In terms of making progress towards a zero carbon future there is a clear path head for decarbonising energy emissions and transport emissions (on roads if not by air or sea). The big unknown is heat which currently is now 80% supplied by Gas.
There are basically two choices – as the National Infrastructure Commission stress – Heat Pumps or re purposing the gas network towards hydrogen. The first higher benefits, the latter lesser. I think the latter makes sense for three reasons.
- It utilises the sunk costs in terms of investment in gas networks
- Gas boilers are more efficient
- If you can produce a zero carbon gas source it rescues the potential for CHP/Cogeneration – which makes increasingly little sense with Carbon Gas power
As new style strategic plans are produced around the country a key question each will need to answer is what will be the zero carbon source of heat for all of these strategic growth locations and new communities? Currently there is no clear answer.
Another issue is whether current Co2 energy producers will be forced to ‘keep it in the ground’ an issue which makes many in the middle east fall asleep in a cold sweat. Though I think heat pumps are the long term solution the main advantage of a bridging technology of re purposing Coal, oil (to gas via syngas) and Gas (LNG then regassified) is it gives Russia, China and the Middle East a reason to invest to maintain their markets. I cant see anything more dangerous geopolitically than a zero carbon future where the economies and infrastructure of Russia, China and the Middle East are wiped out.
The key technological piece in the jigsaw puzzle is what you do with the Co2 which is the byproduct of syngas hydrogen from Coal, Oil or Gas? You can store it underground but it makes much more sense to use it commercially. A small amount can be used to make carbon fibres and plastic, you can use it to cure concrete, but natures way is to embed it in plants such as trees, if those trees are then used for building materials which are ultimately recycled it is a carbon sink.
Imagine a LNG/Oil terminal – like the Isle of Grain link to a regassification plant and pipeline to Coryton North of the Thames (a former oil terminal becoming the Thames Enterprise Park) where there is a cogneration CHP plant feeding hear and power to the several garden communities to the North that will emerge in the South Essex Plan (as well as Basildon and Southend) – the wast Co2 is then fed to ‘vertical farms’ glasshouses up to 15 storeys high, growing vegetables using the ‘dutch methods’ or fast growing bamboo.

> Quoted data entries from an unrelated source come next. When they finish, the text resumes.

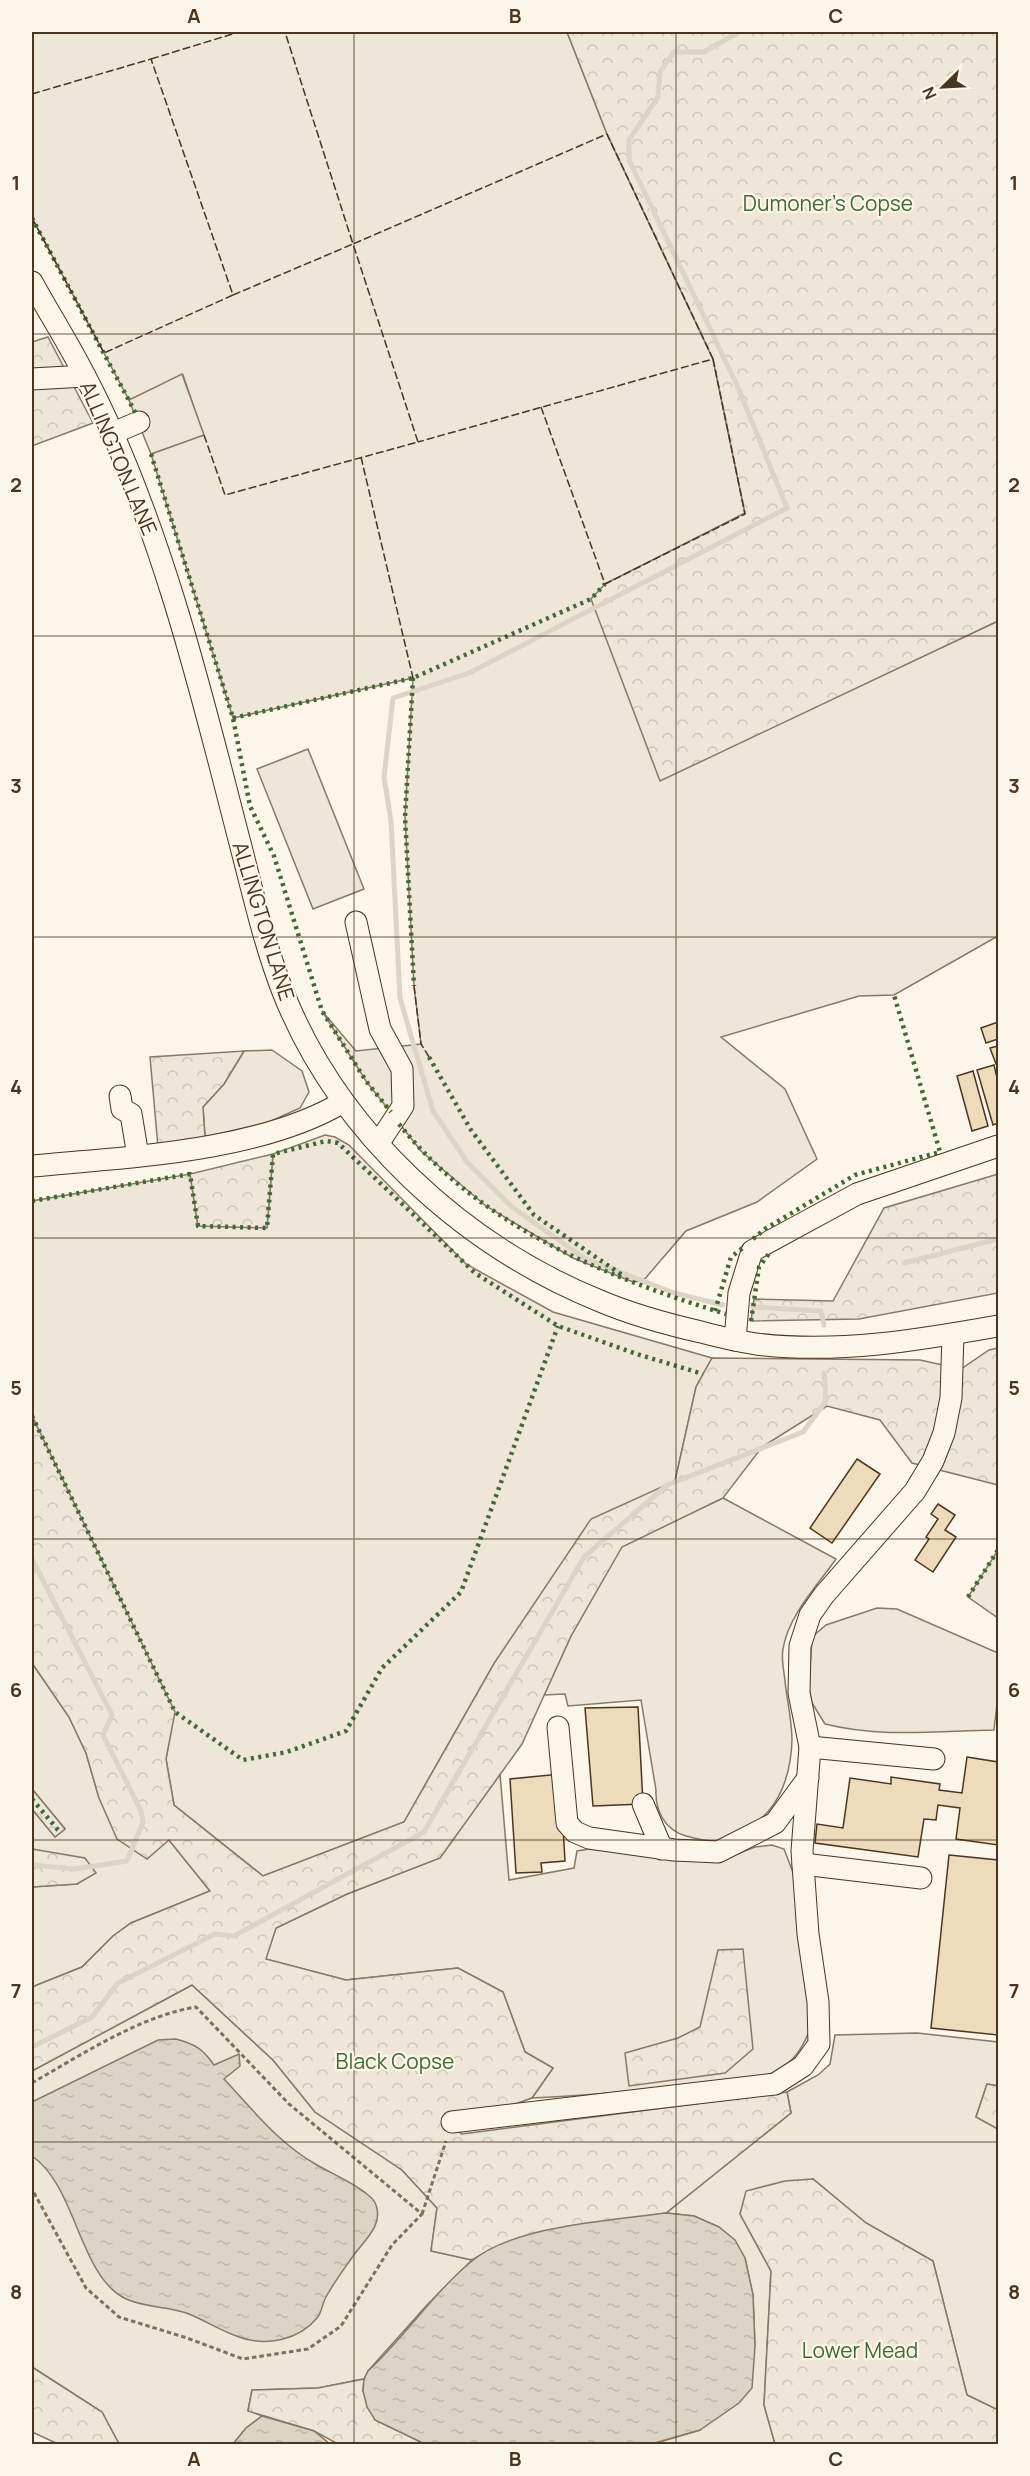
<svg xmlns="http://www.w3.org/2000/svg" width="1030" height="2476" font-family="Manrope,sans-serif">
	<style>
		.green { fill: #ede6d9; stroke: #887966; stroke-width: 1.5 }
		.forest { fill: url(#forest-crowns); stroke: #887966; stroke-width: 1.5 }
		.parking { fill: #ede7d9; stroke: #887966; stroke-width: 1.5 }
		.water { fill: url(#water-ripples); stroke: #887966; stroke-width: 1.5 }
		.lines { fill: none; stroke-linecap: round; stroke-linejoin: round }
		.stream { stroke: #dcd4c6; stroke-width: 5 }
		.building { fill: #ecdcbc; stroke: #4a3520; stroke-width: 1.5 }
		.minor-casing { stroke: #4a3520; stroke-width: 23 }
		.path { stroke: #7f6f5c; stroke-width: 3; stroke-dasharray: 4.5 3; stroke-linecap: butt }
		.minor { stroke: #fbf6e9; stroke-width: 21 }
		.hedge { stroke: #436837; stroke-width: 4.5; stroke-dasharray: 3 4.5; stroke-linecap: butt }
		.fence { stroke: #4a3520; stroke-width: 1.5; stroke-dasharray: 8 3; stroke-linecap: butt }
		.grid { fill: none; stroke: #4a3520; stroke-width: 1.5; stroke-opacity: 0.55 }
		.labels { text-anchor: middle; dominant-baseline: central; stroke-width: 4.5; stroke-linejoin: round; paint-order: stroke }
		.park-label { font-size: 21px; fill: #436837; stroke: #fbf6e9 }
		.street-label { font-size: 21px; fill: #4a3520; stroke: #fbf6e9 }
		.neatline { fill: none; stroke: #4a3520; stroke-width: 2 }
		.grid-label { font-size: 20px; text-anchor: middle; font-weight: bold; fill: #4a3520 }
	</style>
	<defs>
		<pattern id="forest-crowns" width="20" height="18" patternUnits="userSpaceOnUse" patternTransform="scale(1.5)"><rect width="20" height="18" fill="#ede6d9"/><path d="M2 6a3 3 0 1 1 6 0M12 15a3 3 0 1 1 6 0" fill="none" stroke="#cdc6ba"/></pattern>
		<pattern id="water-ripples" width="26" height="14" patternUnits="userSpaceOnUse" patternTransform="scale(1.5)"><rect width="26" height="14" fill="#dcd4c6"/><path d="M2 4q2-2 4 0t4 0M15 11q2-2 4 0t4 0" fill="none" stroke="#beb7aa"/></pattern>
	</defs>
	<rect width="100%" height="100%" fill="#fbf6e9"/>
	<g class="green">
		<path d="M 32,32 L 567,32 L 607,134 L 713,359 L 745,514 L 605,584 L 660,780 L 998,621 L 998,936 L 894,995 L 859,996 L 721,1037 L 785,1089 L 817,1159 L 757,1202 L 686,1231 L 643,1281 L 633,1282 L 573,1258 L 486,1206 L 421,1151 L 366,1081 L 322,1011 L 356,1051 L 421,1044 L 414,986 L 405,817 L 413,678 L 233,718 L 151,454 L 203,434 L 183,375 L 129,400 L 32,218 Z"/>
		<path d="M 308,749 L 364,889 L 313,909 L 257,769 Z"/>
		<path d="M 272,1050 L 302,1071 L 309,1092 L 300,1108 L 269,1122 L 205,1137 L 203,1107 L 224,1084 L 244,1051 Z"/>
		<path d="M 325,1135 L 335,1137 L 349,1145 L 466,1264 L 553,1312 L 712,1358 L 696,1387 L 675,1481 L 495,1662 L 404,1822 L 263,1876 L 174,1805 L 166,1759 L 174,1712 L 32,1416 L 32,1201 L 190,1174 L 198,1226 L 267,1227 L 273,1154 Z"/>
		<path d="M 723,1498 L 836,1559 C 817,1586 788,1616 783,1649 C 781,1659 784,1671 785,1681 C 787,1700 792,1721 792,1740 C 791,1773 780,1810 750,1826 C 720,1842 719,1845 686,1836 C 665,1830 655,1811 656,1790 L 641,1700 L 568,1706 L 565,1694 L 544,1695 L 571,1636 L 622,1546 Z"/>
		<path d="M 998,1550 L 998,1618 L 968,1597 Z"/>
		<path d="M 877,1608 L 897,1609 L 998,1653 L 998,1695 L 994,1730 C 938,1731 880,1738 825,1724 L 812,1703 L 809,1688 L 812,1637 L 826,1625 Z"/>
		<path d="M 32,1663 L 69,1717 L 86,1753 L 99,1798 L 169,1840 L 210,1891 L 131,1923 L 113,1936 L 82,1967 L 32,1987 L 32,1887 L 77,1884 L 36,1850 L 32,1849 L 32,1809 L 55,1837 L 65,1829 L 32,1789 Z"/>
		<path d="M 500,1774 L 509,1880 L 574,1868 L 577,1851 L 589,1849 L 724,1859 L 755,1847 L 772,1845 L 784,1849 L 794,1875 L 811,2026 C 805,2044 796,2060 779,2070 C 757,2082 727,2081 702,2084 C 646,2090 589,2096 532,2098 L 553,2068 L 525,2052 L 503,1992 L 458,1968 L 346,1980 L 265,1959 L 276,1928 L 347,1894 L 440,1858 Z"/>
		<path d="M 192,1985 L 273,2060 L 315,2112 L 402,2170 L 437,2208 L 431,2251 L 472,2260 L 427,2305 L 368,2371 L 364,2379 L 318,2388 L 252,2390 L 248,2410 L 262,2416 L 246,2428 L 233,2444 L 119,2444 L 102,2412 L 32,2367 L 32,2071 Z"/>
		<path d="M 917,2033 L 998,2042 L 998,2086 L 987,2084 L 976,2117 L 998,2129 L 998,2410 L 967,2395 L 933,2261 L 866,2223 L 813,2179 L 740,2214 L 771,2271 L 764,2405 L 775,2444 L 664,2444 L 663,2441 L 700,2430 L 755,2346 L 753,2295 L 745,2258 L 719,2227 L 694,2216 L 666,2213 L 791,2113 L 787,2092 L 818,2075 L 830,2064 L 835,2035 Z"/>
	</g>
	<g class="forest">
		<path d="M 567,32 L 998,32 L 998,621 L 660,781 L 591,599 L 605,584 L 745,513 L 713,359 L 607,134 Z"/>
		<path d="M 48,337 L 93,423 L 32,446 L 32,342 Z"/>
		<path d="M 244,1051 L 224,1084 L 203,1107 L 205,1137 L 158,1147 L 150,1057 Z"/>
		<path d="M 273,1154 L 267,1228 L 198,1226 L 190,1174 Z"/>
		<path d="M 998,1174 L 998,1293 L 859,1319 L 751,1321 L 754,1299 L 833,1301 L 884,1208 Z"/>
		<path d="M 998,1348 L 998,1485 L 912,1463 L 880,1420 L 827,1406 L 762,1447 L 723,1498 L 622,1547 L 571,1636 L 522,1744 L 440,1858 L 347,1894 L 276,1928 L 266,1959 L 346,1980 L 458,1968 L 503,1992 L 525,2052 L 553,2068 L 532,2098 L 451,2127 L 462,2134 L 787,2092 L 791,2113 L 666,2213 L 536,2233 L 486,2252 L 472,2260 L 431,2251 L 437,2208 L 402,2170 L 315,2112 L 273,2060 L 192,1985 L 32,2071 L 32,1987 L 82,1967 L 113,1936 L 131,1923 L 210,1891 L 169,1840 L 147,1859 L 117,1839 L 99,1798 L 86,1753 L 69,1717 L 32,1663 L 32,1416 L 175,1712 L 166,1759 L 174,1805 L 263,1876 L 404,1822 L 495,1662 L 591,1519 L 675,1481 L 696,1387 L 712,1358 L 920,1360 L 961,1369 L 989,1350 Z"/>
		<path d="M 32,1789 L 65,1829 L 55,1837 L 32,1809 Z"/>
		<path d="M 32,1849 L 85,1858 L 96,1873 L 77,1884 L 32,1887 Z"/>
		<path d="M 743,1949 L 753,2049 L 725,2073 L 629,2086 L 625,2053 L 678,2038 L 700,2027 L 718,1950 Z"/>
		<path d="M 987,2084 L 998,2086 L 998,2129 L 976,2117 Z"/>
		<path d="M 813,2179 L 866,2223 L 933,2261 L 967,2395 L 998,2410 L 998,2444 L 775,2444 L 764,2405 L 771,2271 L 740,2214 L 746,2191 L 785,2181 Z"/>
		<path d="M 32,2367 L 102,2412 L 119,2444 L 58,2444 L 32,2432 Z"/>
		<path d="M 364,2379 L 363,2391 L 375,2420 L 425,2444 L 338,2444 L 314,2431 L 248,2411 L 252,2390 L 318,2388 Z"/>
	</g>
	<path class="parking" d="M 182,374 L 204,435 L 151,454 L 129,400 Z"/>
	<g class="water">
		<path d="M 176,2039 C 195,2044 203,2049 214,2065 L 239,2054 L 240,2066 L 224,2079 C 254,2111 279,2144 317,2165 C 330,2173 372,2191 376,2205 C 384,2227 361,2243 351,2259 C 342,2272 333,2284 326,2297 C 322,2304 322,2312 317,2318 C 299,2340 266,2347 239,2337 C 221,2331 206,2321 189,2314 C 169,2306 143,2308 124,2298 C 79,2274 76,2186 32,2156 L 32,2102 L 158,2040 Z"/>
		<path d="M 666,2213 L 694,2216 L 719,2227 L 735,2240 L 745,2258 L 753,2295 L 755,2346 L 752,2388 L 739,2403 L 700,2430 L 651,2444 L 547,2443 L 541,2444 L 425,2444 L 375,2420 L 367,2407 L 363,2391 L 364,2379 L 368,2371 C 405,2337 433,2293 472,2261 C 513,2226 613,2220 666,2213 Z"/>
		<path d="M 262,2416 L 314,2431 L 330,2444 L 233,2444 L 246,2428 Z"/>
	</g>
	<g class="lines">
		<g class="stream">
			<path d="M 904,1263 L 998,1239"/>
			<path d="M 723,1305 L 674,1293 L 584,1258 L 512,1207 L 467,1162 L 433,1111 L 400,998 L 391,821 L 384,777 L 393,698 L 469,673 L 787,508 L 737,385 L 629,160 L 629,140 L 658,97 L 660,72 L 674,52 L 704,52 L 739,32"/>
			<path d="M 753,1307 L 821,1311 L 824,1325"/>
			<path d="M 32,1559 L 112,1715 L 103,1735 L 141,1811 L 143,1822 L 127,1861 L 75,1869 L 32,1865"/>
			<path d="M 32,2047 L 92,2017 L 118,1983 L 215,1934 L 234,1936 L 424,1832 L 584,1557 L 667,1485 L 803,1432 L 826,1401 L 824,1373"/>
		</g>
	</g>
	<g class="building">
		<path d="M 998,1022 L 998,1039 L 986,1043 L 981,1028 Z"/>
		<path d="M 998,1046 L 998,1063 L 996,1064 L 990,1048 Z"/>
		<path d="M 994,1065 L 998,1082 L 998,1123 L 993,1125 L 977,1070 Z"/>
		<path d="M 973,1071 L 988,1126 L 972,1131 L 957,1076 Z"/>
		<path d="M 857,1459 L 880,1474 L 832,1543 L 810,1528 Z"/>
		<path d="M 938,1504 L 955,1515 L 945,1530 L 956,1537 L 933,1572 L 915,1560 L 929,1539 L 926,1537 L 938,1519 L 931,1514 Z"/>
		<path d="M 638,1707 L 643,1804 L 593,1806 L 585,1708 Z"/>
		<path d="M 967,1757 L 998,1762 L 998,1845 L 956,1839 L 960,1808 L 938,1805 L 936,1820 L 924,1819 L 918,1857 L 815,1843 L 817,1824 L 843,1828 L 850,1778 L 891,1784 L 891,1777 L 940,1784 L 939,1790 L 962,1793 Z"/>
		<path d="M 560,1774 L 565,1861 L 541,1863 L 542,1872 L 516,1873 L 510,1779 Z"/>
		<path d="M 949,1855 L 998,1860 L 998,2035 L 931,2028 Z"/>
	</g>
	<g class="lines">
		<defs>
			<g id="minor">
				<path d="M 32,282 C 49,313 68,343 84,374 C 120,442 151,526 174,600 C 199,680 219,762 240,843 C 253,893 264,943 283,992 C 338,1131 462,1245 600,1301 C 633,1315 666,1324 701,1332 C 719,1337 738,1341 756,1344 C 838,1354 919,1340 998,1326"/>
				<path d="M 32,379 L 85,376"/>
				<path d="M 111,434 L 139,422"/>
				<path d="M 356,922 L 380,1029 L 402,1069 L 403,1106 L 378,1144"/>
				<path d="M 120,1096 L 122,1109 L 131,1114 L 138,1156"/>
				<path d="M 32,1166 C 128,1157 259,1152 343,1102"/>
				<path d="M 735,1340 L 739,1293 L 752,1251 L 857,1194 L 998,1146"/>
				<path d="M 558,1727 L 567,1823 L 575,1832 L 589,1838 L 674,1850 L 718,1852 L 775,1823 L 808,1778"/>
				<path d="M 810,1747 L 934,1759"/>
				<path d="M 643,1804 L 662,1849"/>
				<path d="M 803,1864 L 921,1878"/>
				<path d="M 452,2122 L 775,2084 L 803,2066 L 819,2044 L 818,2002 L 808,1934 L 802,1851 L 810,1747 L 799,1693 L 800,1646 L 810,1615 L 824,1595 L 915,1491 L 933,1461 L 944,1433 L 951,1398 L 953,1334"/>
			</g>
		</defs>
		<use href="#minor" class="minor-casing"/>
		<g class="path">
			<path d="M 32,2083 C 81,2055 140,2016 196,2007 L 289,2104 L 422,2214 L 392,2245 L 341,2326 L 308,2349 L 243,2359 L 187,2338 L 119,2317 L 86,2288 L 32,2189"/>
			<path d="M 422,2214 L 446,2141"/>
		</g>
		<use href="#minor" class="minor"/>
		<g class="hedge">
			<path d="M 32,218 L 136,414"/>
			<path d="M 151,454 L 233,718 L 250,806 L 274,856 L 322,1011 L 366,1081 L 391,1112"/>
			<path d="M 413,678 L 405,817 L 414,986"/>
			<path d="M 233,718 L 413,678 L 591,599 L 605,584"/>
			<path d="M 429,1057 L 471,1130 L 534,1215 L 625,1277"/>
			<path d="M 399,1124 C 480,1226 605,1277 726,1314"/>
			<path d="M 32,1201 L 190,1174 L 198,1226 L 267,1228 L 273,1154 L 326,1141 L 338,1143 L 475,1273 L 558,1326 L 640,1355 L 703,1374"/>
			<path d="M 753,1239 L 765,1229 L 855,1175 L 940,1152 L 894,995"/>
			<path d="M 715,1311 L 731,1257 L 744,1247"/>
			<path d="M 751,1321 L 759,1267 L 771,1251"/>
			<path d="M 32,1416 L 175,1712 L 243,1760 L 287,1752 L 346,1731 L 382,1668 L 461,1592 L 558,1326"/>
			<path d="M 968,1597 L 998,1550"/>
			<path d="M 32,1799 L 58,1830"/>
		</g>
		<g class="fence">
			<path d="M 151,59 L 239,32"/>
			<path d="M 32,94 L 151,59 L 233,295 L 104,353 L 32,218"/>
			<path d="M 233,295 L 353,244 L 285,32"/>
			<path d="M 541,407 L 605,584 L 745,514 L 713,359"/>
			<path d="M 204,435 L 225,495 L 418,442 L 353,244 L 607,134 L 713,359 L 418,442"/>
			<path d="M 361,457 L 413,678"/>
			<path d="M 414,986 L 421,1044 L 429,1057"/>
		</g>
	</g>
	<path class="grid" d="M 354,32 L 354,2444M 676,32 L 676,2444M 32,334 L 998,334M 32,636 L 998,636M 32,937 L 998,937M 32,1238 L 998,1238M 32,1539 L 998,1539M 32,1840 L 998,1840M 32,2142 L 998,2142"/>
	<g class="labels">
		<g class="park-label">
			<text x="828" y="203">Dumoner's Copse</text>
			<text x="395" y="2061">Black Copse</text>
			<text x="860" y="2350">Lower Mead</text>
		</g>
		<g class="street-label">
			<text transform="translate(119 458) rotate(67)">ALLINGTON LANE</text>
			<text transform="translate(264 921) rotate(73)">ALLINGTON LANE</text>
		</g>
	</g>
	<rect width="1030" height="2476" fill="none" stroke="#fbf6e9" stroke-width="66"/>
	<g transform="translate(943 87) rotate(246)" stroke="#fbf6e9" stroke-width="4.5" paint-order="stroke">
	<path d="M0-4.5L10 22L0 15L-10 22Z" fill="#4a3520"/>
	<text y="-9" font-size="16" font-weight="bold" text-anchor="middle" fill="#4a3520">N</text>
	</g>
	<rect x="33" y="33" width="964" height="2410" class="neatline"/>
	<g class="grid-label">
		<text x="194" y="23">A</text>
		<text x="515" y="23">B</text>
		<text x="836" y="23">C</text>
		<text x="16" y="190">1</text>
		<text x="1014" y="190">1</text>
		<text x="16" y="492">2</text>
		<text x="1014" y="492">2</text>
		<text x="16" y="793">3</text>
		<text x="1014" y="793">3</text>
		<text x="16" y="1094">4</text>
		<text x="1014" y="1094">4</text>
		<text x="16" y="1395">5</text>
		<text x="1014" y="1395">5</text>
		<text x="16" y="1697">6</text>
		<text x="1014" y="1697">6</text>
		<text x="16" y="1998">7</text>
		<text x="1014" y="1998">7</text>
		<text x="16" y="2299">8</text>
		<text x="1014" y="2299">8</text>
		<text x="194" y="2466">A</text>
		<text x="515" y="2466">B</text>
		<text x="836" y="2466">C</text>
	</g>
</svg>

The bamboo then being processed into laminates using the Cross Laminated Timber (though grass here) method. In one stroke we have a zero carbon material to build the Garden Communities and a more than sufficient compensation for the limited loss of farmland to build them. Surplus bamboo can be burnt anaerobically and carbon fixed in the soil as biochar. As a result all hydrocarbon based fertilisers can be phased out in a generation. This is known as Quadgeneration
What is more is providing a secure market for there products investors in the gulf would be queuing up to invest in the infrastructure; and as an extra bonus the syngas process can be used as the elusive means of storing surplus renewable power through acting as the energy input to the syngas process.
The Thames Estuary is the only part of England with the port access, hydrocarbon infrastructure and strong housing demand (as well as good soils) to make this work.